要是真徹查,朝堂上下最合适的人選也應當是慶修了,不論是能力還是地位都說得過去,而且他自己就是被刺殺的目标。
“這件事情必須徹查,但除了你之外,朕也得插一手。”
李二摩挲着下巴,“刺殺公爵,朕不能坐視不管。你若是有了情報,第一時間告知給朕,當然了,朕也會幫助你,盡快解決此事。”
“使得。不過,陛下還沒說,能給我最大的權限是什麽?”慶修此時最關心的就是這件事情。
這件事情某種程度上也算是幫李二,他一點權限也不給,說不過去吧?
李二沉吟片刻,便道:“如果牽扯的官員品級過高,朕也得好好掂量。這樣吧,你若是發現誰有問題,可以立刻徹查。但是查出來有問題後,須得先通告給朕,然後朝廷再來發落。”
這意思已經是十分明确了,給你可任意調查的權力,但是你不能随意發落。
處置的權力,自然還得是留給我。
不過,如此慶修已經是十分滿意了。
随意調查朝廷中的任何官員,這已經是極大的權限,至于處置他們,換做慶修自己是李二,他也不可能給這種權力。
一旦給出去了,誰才是皇帝?
李二能退讓到這一步,已經十分不錯了。
反正以他和李二的相互信任程度,隻要他認爲可處決,李二也自然會十分配合。
不過,李二還是忍不住提醒慶修一句:“如果和這件事情沒有太大關聯的人,你調查的時候,能留情面還是留些情面爲好,畢竟同朝爲官,别太難看。”
“陛下放心,你又不是不了解我。”
慶修明白李二的意思,“公事公辦,我從來不是借機會鏟除異黨的人,而且要鏟除異黨,也不需要借這個機會。”
慶修的話還是一向如此不中聽,但是讓人聽着心安。
“你小子,說話還真是不客氣!”程咬金不禁笑了,“話說回來,也就是你敢主力推動兵制改革,換成其他人,恐怕還不等到第二天頒布政令,早就死在家裏了!”

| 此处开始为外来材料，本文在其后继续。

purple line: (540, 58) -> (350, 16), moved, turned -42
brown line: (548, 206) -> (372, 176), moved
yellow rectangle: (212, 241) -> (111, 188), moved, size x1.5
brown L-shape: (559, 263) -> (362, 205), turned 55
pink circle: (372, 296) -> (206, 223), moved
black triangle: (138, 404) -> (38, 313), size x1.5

話說出口,程咬金頓時意識到這話說的不太合時宜,趕緊小心翼翼的看了一眼李二。
“怕什麽, 朕又不是什麽都不懂,你如今的膽子怎就這麽小了!”李二笑罵了一聲,君臣二人不由得相視大笑起來。
李二可是切切實實從戰場上一刀一槍打拼上來成爲如今的大唐皇帝的,什麽灰色地帶他沒見過?
他清楚水至清則無魚的道理,世界不黑不白,不過是一道灰色而已。